TÜRMOB’un koordinasyonu ile Türkiye’nin 81 ilden gelen mali müşavir ve muhasebeciler, Ankara’da eylem yaptı. İskenderun ve Hatay SMMO ‘nun da katıldığı miting ile mali müşavir ve muhasebeciler, Ankara’da neden miting yaptı? Mali Müşavirler mesleki taleplerinin yanı sıra deprem bölgelerinde uygulanan mücbir sebebin de uzatılmasını talep etti.
İskenderun Serbest Muhasebeci Mali Müşavirler Odası Başkan İbrahim Kaynar ve yönetim kurulunun koordinasyonu ile Ankara’da düzenlenen mitinge katıldılar.
“Enflasyon muhasebesi uygulamasına geri dönülmesi, kanun ve mevzuatın karmaşıklığı gibi sorunlar, hepimizin ortak şikayetlerinden sadece bazıları.
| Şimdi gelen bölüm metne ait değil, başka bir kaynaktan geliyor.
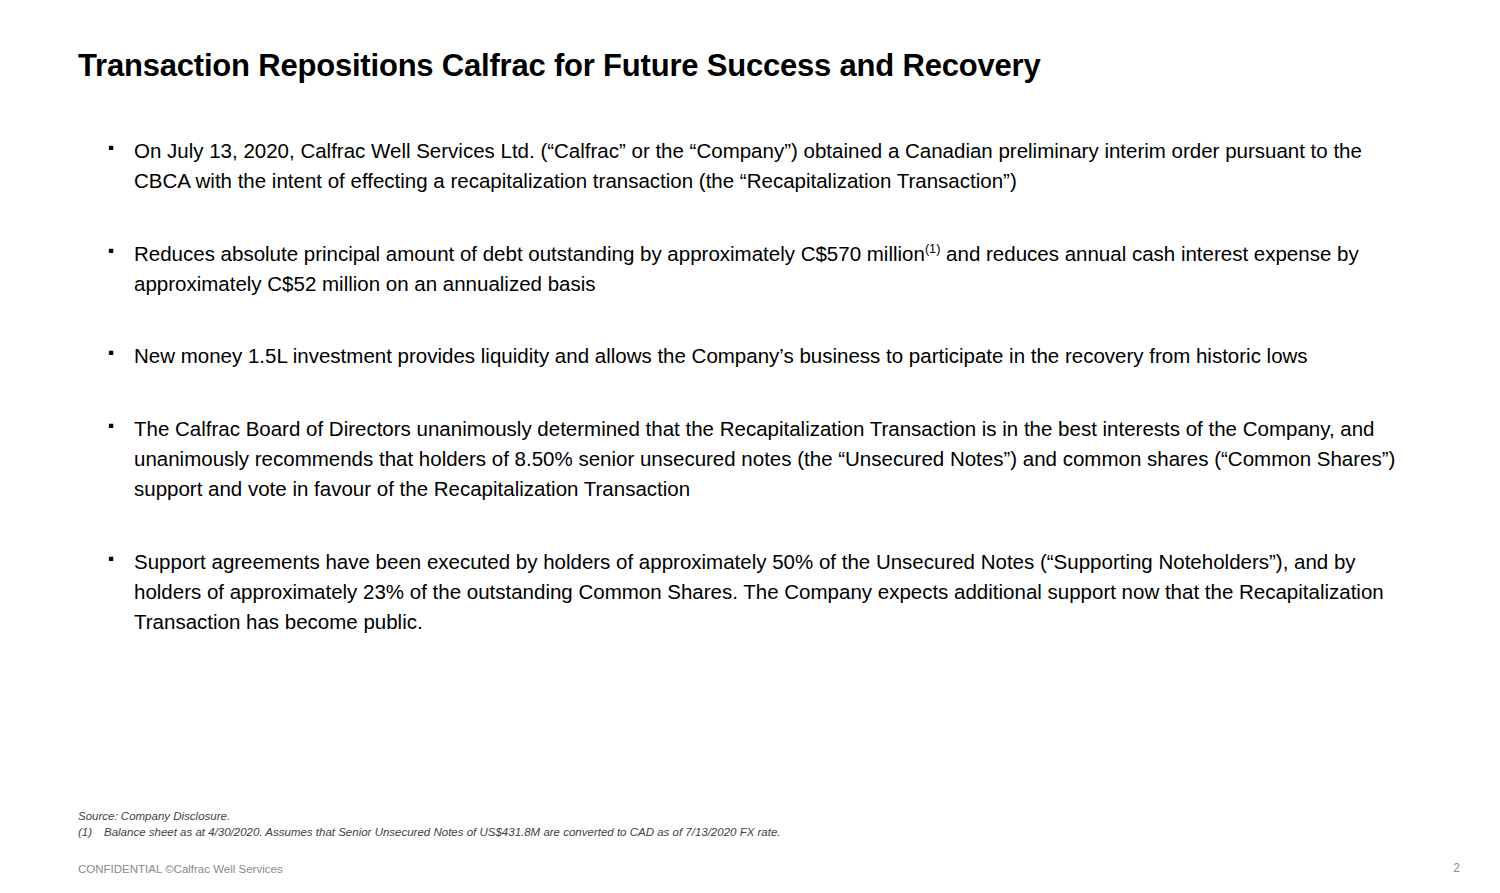Transaction Repositions Calfrac for Future Success and Recovery
On July 13, 2020, Calfrac Well Services Ltd. (“Calfrac” or the “Company”) obtained a Canadian preliminary interim order pursuant to the CBCA with the intent of effecting a recapitalization transaction (the “Recapitalization Transaction”)
Reduces absolute principal amount of debt outstanding by approximately C$570 million(1) and reduces annual cash interest expense by approximately C$52 million on an annualized basis
New money 1.5L investment provides liquidity and allows the Company’s business to participate in the recovery from historic lows
The Calfrac Board of Directors unanimously determined that the Recapitalization Transaction is in the best interests of the Company, and unanimously recommends that holders of 8.50% senior unsecured notes (the “Unsecured Notes”) and common shares (“Common Shares”) support and vote in favour of the Recapitalization Transaction
Support agreements have been executed by holders of approximately 50% of the Unsecured Notes (“Supporting Noteholders”), and by holders of approximately 23% of the outstanding Common Shares. The Company expects additional support now that the Recapitalization Transaction has become public.
Source: Company Disclosure.
(1) Balance sheet as at 4/30/2020. Assumes that Senior Unsecured Notes of US$431.8M are converted to CAD as of 7/13/2020 FX rate.
CONFIDENTIAL ©Calfrac Well Services
2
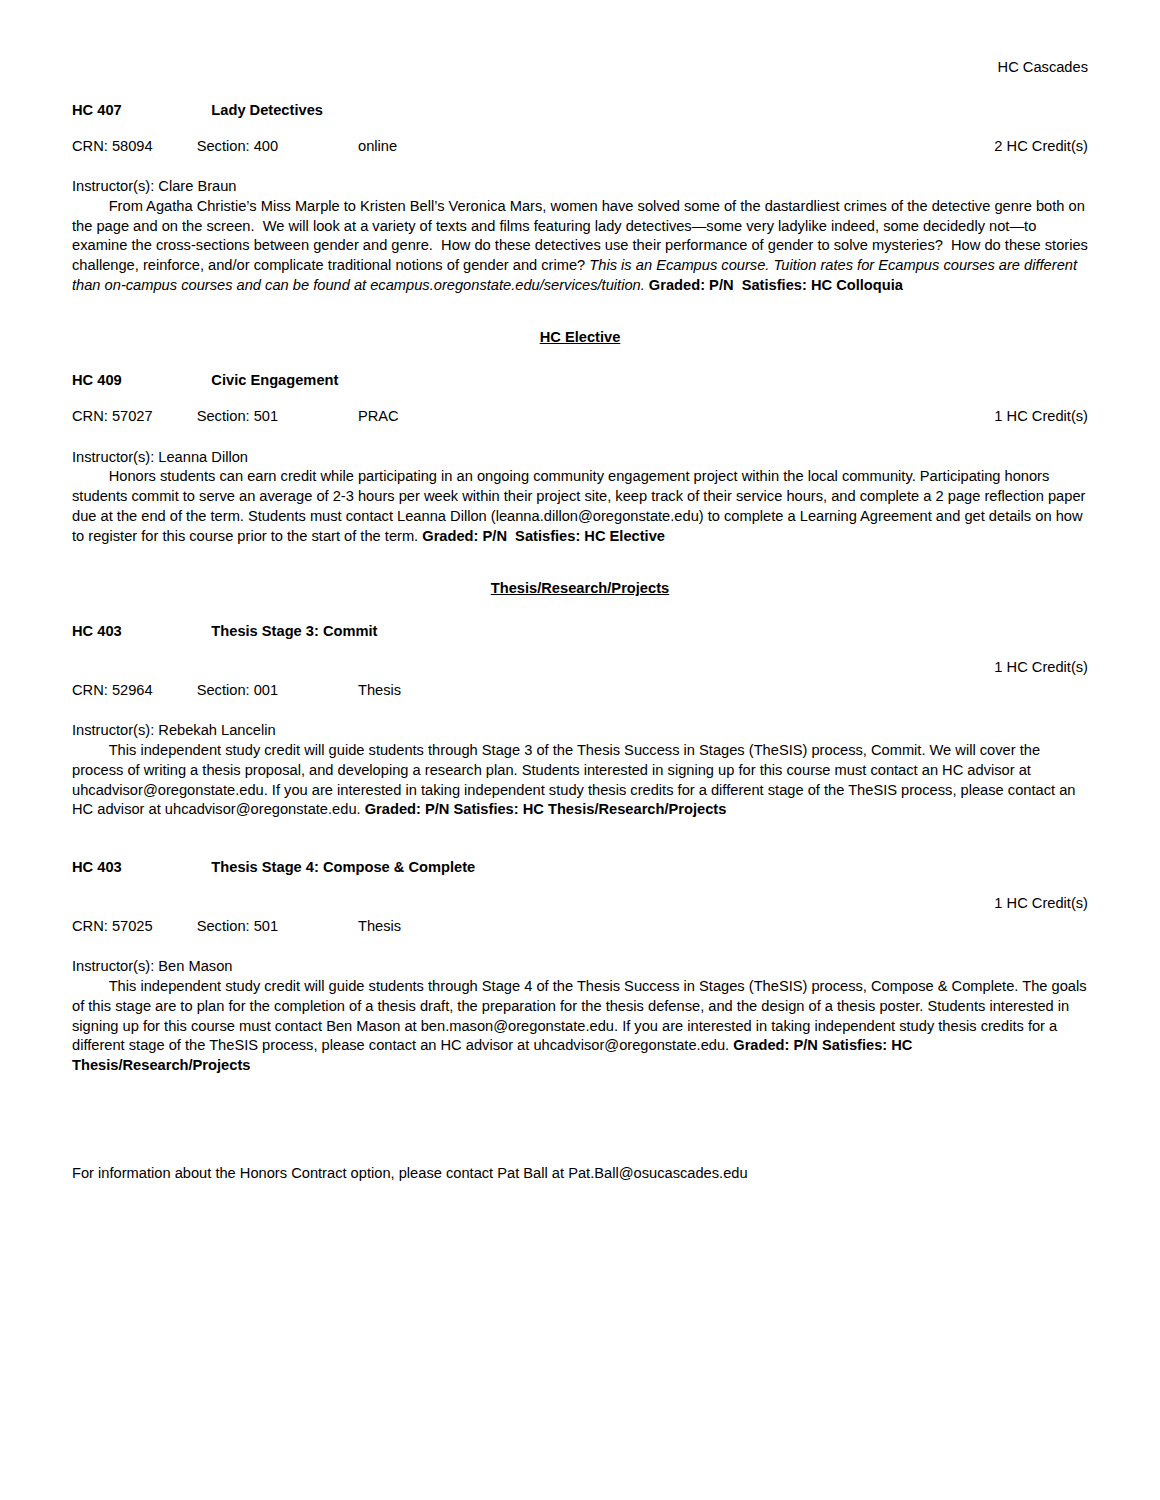HC Cascades
HC 407 Lady Detectives
CRN: 58094 Section: 400 online 2 HC Credit(s)
Instructor(s): Clare Braun
From Agatha Christie’s Miss Marple to Kristen Bell’s Veronica Mars, women have solved some of the dastardliest crimes of the detective genre both on the page and on the screen. We will look at a variety of texts and films featuring lady detectives—some very ladylike indeed, some decidedly not—to examine the cross-sections between gender and genre. How do these detectives use their performance of gender to solve mysteries? How do these stories challenge, reinforce, and/or complicate traditional notions of gender and crime? This is an Ecampus course. Tuition rates for Ecampus courses are different than on-campus courses and can be found at ecampus.oregonstate.edu/services/tuition. Graded: P/N Satisfies: HC Colloquia
HC Elective
HC 409 Civic Engagement
CRN: 57027 Section: 501 PRAC 1 HC Credit(s)
Instructor(s): Leanna Dillon
Honors students can earn credit while participating in an ongoing community engagement project within the local community. Participating honors students commit to serve an average of 2-3 hours per week within their project site, keep track of their service hours, and complete a 2 page reflection paper due at the end of the term. Students must contact Leanna Dillon (leanna.dillon@oregonstate.edu) to complete a Learning Agreement and get details on how to register for this course prior to the start of the term. Graded: P/N Satisfies: HC Elective
Thesis/Research/Projects
HC 403 Thesis Stage 3: Commit
1 HC Credit(s)
CRN: 52964 Section: 001 Thesis
Instructor(s): Rebekah Lancelin
This independent study credit will guide students through Stage 3 of the Thesis Success in Stages (TheSIS) process, Commit. We will cover the process of writing a thesis proposal, and developing a research plan. Students interested in signing up for this course must contact an HC advisor at uhcadvisor@oregonstate.edu. If you are interested in taking independent study thesis credits for a different stage of the TheSIS process, please contact an HC advisor at uhcadvisor@oregonstate.edu. Graded: P/N Satisfies: HC Thesis/Research/Projects
HC 403 Thesis Stage 4: Compose & Complete
1 HC Credit(s)
CRN: 57025 Section: 501 Thesis
Instructor(s): Ben Mason
This independent study credit will guide students through Stage 4 of the Thesis Success in Stages (TheSIS) process, Compose & Complete. The goals of this stage are to plan for the completion of a thesis draft, the preparation for the thesis defense, and the design of a thesis poster. Students interested in signing up for this course must contact Ben Mason at ben.mason@oregonstate.edu. If you are interested in taking independent study thesis credits for a different stage of the TheSIS process, please contact an HC advisor at uhcadvisor@oregonstate.edu. Graded: P/N Satisfies: HC Thesis/Research/Projects
For information about the Honors Contract option, please contact Pat Ball at Pat.Ball@osucascades.edu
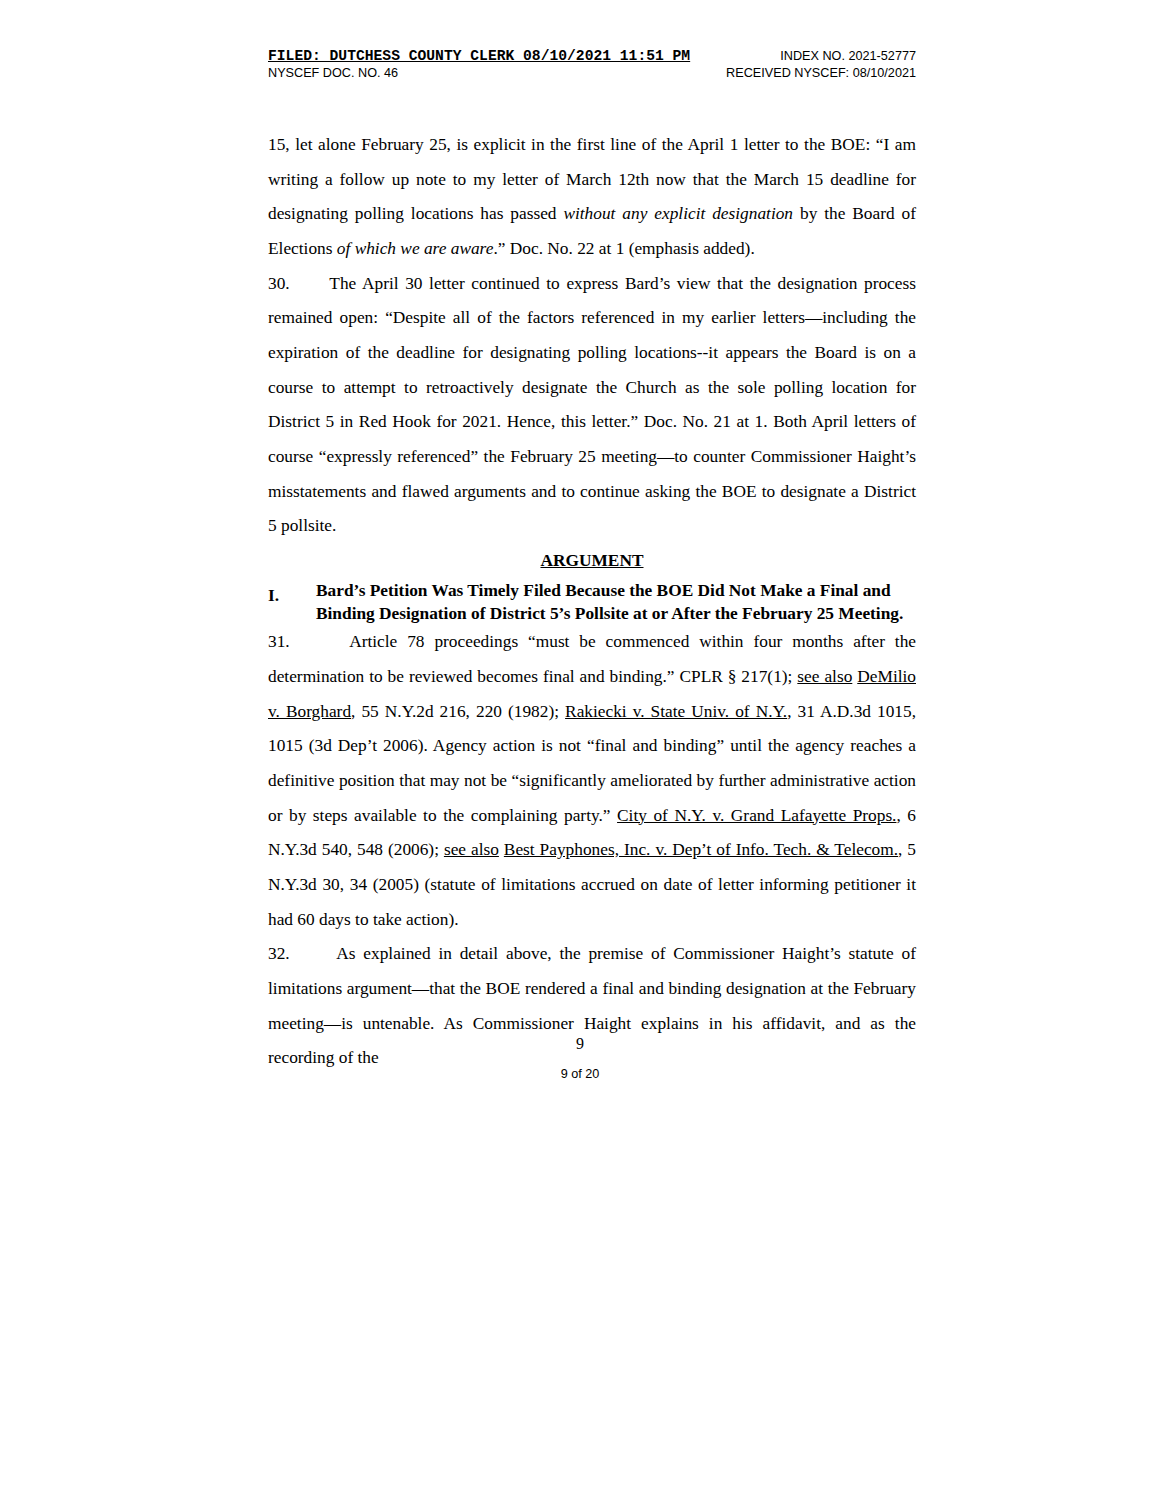FILED: DUTCHESS COUNTY CLERK 08/10/2021 11:51 PM INDEX NO. 2021-52777
NYSCEF DOC. NO. 46 RECEIVED NYSCEF: 08/10/2021
15, let alone February 25, is explicit in the first line of the April 1 letter to the BOE: “I am writing a follow up note to my letter of March 12th now that the March 15 deadline for designating polling locations has passed without any explicit designation by the Board of Elections of which we are aware.” Doc. No. 22 at 1 (emphasis added).
30. The April 30 letter continued to express Bard’s view that the designation process remained open: “Despite all of the factors referenced in my earlier letters—including the expiration of the deadline for designating polling locations--it appears the Board is on a course to attempt to retroactively designate the Church as the sole polling location for District 5 in Red Hook for 2021. Hence, this letter.” Doc. No. 21 at 1. Both April letters of course “expressly referenced” the February 25 meeting—to counter Commissioner Haight’s misstatements and flawed arguments and to continue asking the BOE to designate a District 5 pollsite.
ARGUMENT
I. Bard’s Petition Was Timely Filed Because the BOE Did Not Make a Final and Binding Designation of District 5’s Pollsite at or After the February 25 Meeting.
31. Article 78 proceedings “must be commenced within four months after the determination to be reviewed becomes final and binding.” CPLR § 217(1); see also DeMilio v. Borghard, 55 N.Y.2d 216, 220 (1982); Rakiecki v. State Univ. of N.Y., 31 A.D.3d 1015, 1015 (3d Dep’t 2006). Agency action is not “final and binding” until the agency reaches a definitive position that may not be “significantly ameliorated by further administrative action or by steps available to the complaining party.” City of N.Y. v. Grand Lafayette Props., 6 N.Y.3d 540, 548 (2006); see also Best Payphones, Inc. v. Dep’t of Info. Tech. & Telecom., 5 N.Y.3d 30, 34 (2005) (statute of limitations accrued on date of letter informing petitioner it had 60 days to take action).
32. As explained in detail above, the premise of Commissioner Haight’s statute of limitations argument—that the BOE rendered a final and binding designation at the February meeting—is untenable. As Commissioner Haight explains in his affidavit, and as the recording of the
9
9 of 20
Mali müşavirler ve muhasebeciler olarak;
– Mücbir sebep halinin, deprem bölgesinde koşullar normale dönünceye kadar uzatılması
– Enflasyon muhasebesinin yıllık uygulanmasını,
– Beyan ve bildirim süreçlerinin sadeleştirilmesini
– E-Defterlerin yıllık düzenlenmesinin hayata geçirilmesini
– Kurumlar Vergisi, Muhtasar/SGK, KDV-1 ve KDV-2, E-Defter, Birinci Geçici Vergi, TÜİK Anketleri ve yıllık işletme cetvelleri için yeni bir takvim hazırlanmasını
– Resmi tatillerle çakışan beyan sürelerinin tatil süresi kadar uzatılmasını,
– KOSGEB desteklerinden yararlanma konusunda düzenlemeler yapılmasını
– Muhasebeci ve mali müşavirlerin sosyal haklarının kamu kuruluşlarıyla eşit düzeye çıkartılmasını talep ettiler.
TÜRMOB BASIN AÇIKLAMASI
Diğer taraftan parasal olmayan kıymetlerin enflasyon düzeltme farklarının vergiye konu olacak olması sebebiyle, çoğunlukla yabancı kaynak kullanarak faaliyetlerini yürütebilen küçük ölçekli işletmeler gerçekleşmemiş olan (reel olmayan) karlar üzerinden vergi ödemek zorunda kalacaktır. Bu sebeple gayri faal işletmeler bile enflasyondan kaynaklı vergi ödemek zorunda kalabilecektir.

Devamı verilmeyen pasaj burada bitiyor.